Dec 19, 2007

Two pictures, thousands of words*, **, ***, ****

Documentary filmmaker Errol Morris makes fascinating use of the Internet in a project over at the New York Times, asking readers to help cut through the psychological suppositions to get at an unanswerable answer.

The question has to do with cannon balls on a road (and not on a road) in two famous photographs from the Crimean War. Is one of the photographs staged? If so, which one?

I've only read the first of three stories so far. Asterisks to come.

*In reading through the first hundred or so comments on Morris' first story, a pattern emerges: Most of the readers think a simple examination of data within the frames will provide an easy answer. They discount motivations and psychological factors that could easily change the interpretation of their facts.

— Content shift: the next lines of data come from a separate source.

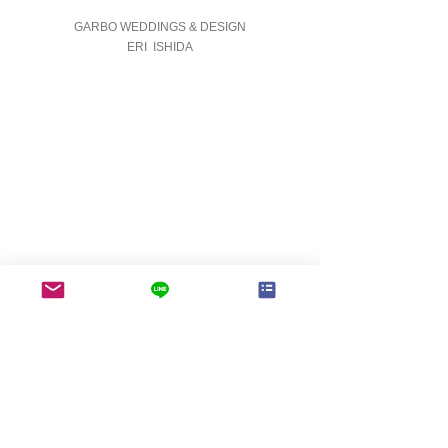
GARBO WEDDINGS & DESIGN
ERI  ISHIDA
News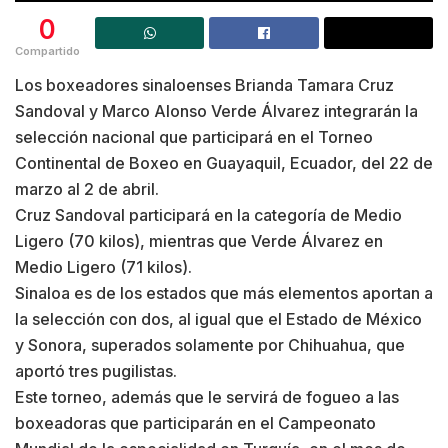
0
Compartido
Los boxeadores sinaloenses Brianda Tamara Cruz
Sandoval y Marco Alonso Verde Álvarez integrarán la
selección nacional que participará en el Torneo
Continental de Boxeo en Guayaquil, Ecuador, del 22 de
marzo al 2 de abril.
Cruz Sandoval participará en la categoría de Medio
Ligero (70 kilos), mientras que Verde Álvarez en
Medio Ligero (71 kilos).
Sinaloa es de los estados que más elementos aportan a
la selección con dos, al igual que el Estado de México
y Sonora, superados solamente por Chihuahua, que
aportó tres pugilistas.
Este torneo, además que le servirá de fogueo a las
boxeadoras que participarán en el Campeonato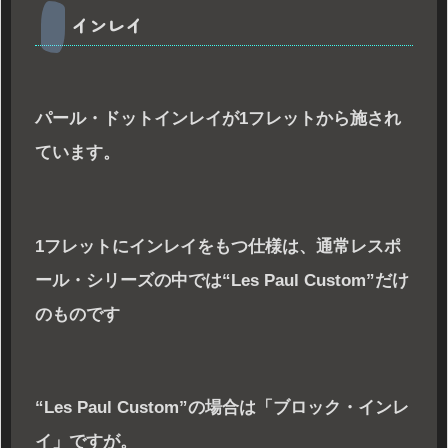
インレイ
パール・ドットインレイが1フレットから施され
ています。
1フレットにインレイをもつ仕様は、通常レスポ
ール・シリーズの中では“Les Paul Custom”だけ
のものです
“Les Paul Custom”の場合は「ブロック・インレ
イ」ですが。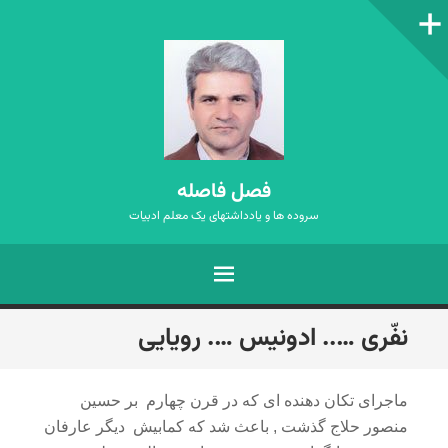
ستون‌کناری
فصل فاصله
سروده ها و یادداشتهای یک معلم ادبیات
فهرست
رفتن
نفّری ….. ادونیس …. رویایی
به
نوشته‌ها
ماجرای تکان دهنده ای که در قرن چهارم بر حسین
منصور حلاج گذشت , باعث شد که کمابیش دیگر عارفان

Then there are a few comments scattered among the others from readers who wonder why the question needs to be answered at all.

**Oh, I forgot to mention the more studious readers who keep asking for better quality photographs to examine. As if higher resolution will bring a resolution.

***As the day moves on, later commentators (those who sleep in are less empirically minded?) start to look at motivations and come back to theory. The odd grouping of the cannon balls on the road, the fact that they could have been brought in from somewhere else, that light and shadow in 150-year-old photographs isn't a reliable measure, that other "facts" are based on assumptions... Again, fascinating stuff.

****My own questions: Why take a second photograph if he was not looking for improvement? Why not mention in your letter (you have to read the article) what happened during the gap between the two photographs, especially if it was something significant like A. a new volley of cannon balls or B. soldiers out harvesting in a dangerous place? Which is the better picture/the one he favored? Couldn't he have carried additional balls out to the field in his photographer's van? (I guess he staged the cannon ball shot in the road) OK, enough asterisks. I'll create a new post for the second article.